First, suppose that mvalue were in fact missing for 1935 and for company 1. Then all 10 values of mvalue_ref would be born missing for 1935 and would remain so after sorting and then replacement. Some missing value would get sorted to first position within 1935 (it does not matter which, as they are all identical), and a missing would get overwritten by a missing. This seems fair.

Second, suppose mvalue for 1935 and company 1 were, in fact, omitted from the dataset. Then all nine values of mvalue_ref for companies 2–10 would be born missing for 1935, and the result would resemble that in the previous situation, although for a different reason.

Thus the two main problems have reasonable consequences and do not affect observations except for the year to which they apply.

5. How do we apply this approach to a reference time?

The same Stata logic applies when we wish to work with a reference time. Suppose for this dataset that we wish to compare values with those in 1950. First, use the values for 1950 only:

. generate mvalue_ref = mvalue if year == 1950

Then spread that value to the other observations in each panel:

. bysort company (mvalue_ref): replace mvalue_ref = mvalue_ref[1]

You might be tempted to do something like this:

. bysort company (year): gen mvalue_ref = mvalue[16]

That approach hinges on noticing that the dataset in question is a balanced panel, in which each company is observed for all years from 1935 to 1954. Thus, when each panel is in year order, the value for 1950 is the 16th in each panel. The solution works for this example, and similar solutions will work whenever you have balanced panels, but it is not good style. First, in a log file the code above may not be transparent unless you add a comment, since the implication of using observation 16 may well not be obvious on a later reading. Second, and more important, this solution does not carry over to unbalanced panels.

6. An egen approach

Here is another way to do it. In some ways, it is worse technique, but in other ways it shows more of the power of Stata.

. bysort company: egen mvalue_ref = total(cond(year == 1950, mvalue, .))

The expression cond(year == 1950, mvalue, .) uses the value for mvalue when year is 1950 and missing otherwise.

When run through egen, total() under the aegis of by panel:, the value for 1950 is applied to every observation in each panel. egen, total() ignores missings in its calculation, so the total is identical to the value for 1950.

Once again, think through what might go wrong. If mvalue were missing for 1950 in any panel, then the total would also be missing for that panel. If there were no observation for 1950 in any panel, then the total of all the other values in that panel would be calculated.
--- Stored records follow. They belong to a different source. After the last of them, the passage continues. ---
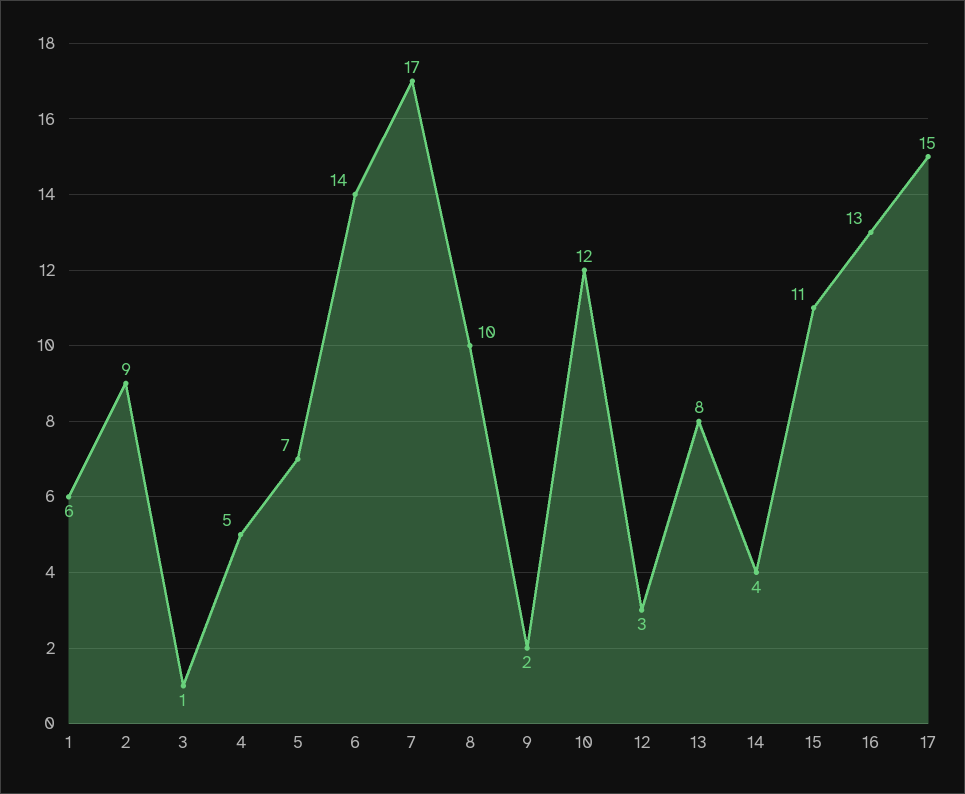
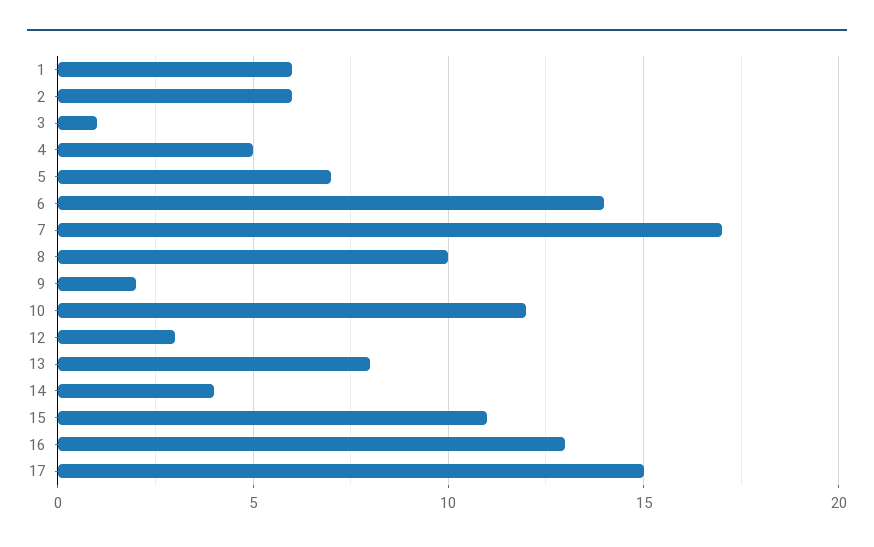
  {
    "1": 6,
-   "2": 9,
+   "2": 6,
    "3": 1,
    "4": 5,
    "5": 7,
    "6": 14,
    "7": 17,
    "8": 10,
    "9": 2,
    "10": 12,
    "12": 3,
    "13": 8,
    "14": 4,
    "15": 11,
    "16": 13,
    "17": 15
  }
In both cases, missing would be returned as panel result, as would be fair.

This approach is not equivalent to

. bysort company: egen mvalue_ref = total(mvalue) if year == 1950

because that leaves missings almost everywhere and is absolutely no gain over (and in fact markedly less efficient than)

. gen mvalue_ref = mvalue if year == 1950

Other examples of using egen in panel problems are given in other FAQs:

How can I drop spells of missing values at the beginning and end of panel data?

How can I identify first and last occurrences systematically in panel data?

In various versions before Stata 9, egen, total() was called egen, sum(). If you wish to learn more about cond(), see the tutorial by Kantor and Cox (2005). For a more general discussion of comparisons within datasets, see Cox (2011).

References

Cox, N. J. 2002.
Speaking Stata: How to move step by: step. Stata Journal 2: 86–102.
Kantor, D., and N. J. Cox. 2005.
Depending on conditions: A tutorial on the cond() function. Stata Journal 5: 413–420.
Cox, N. J. 2011.
Speaking Stata: Compared with ... Stata Journal 11: 305–314.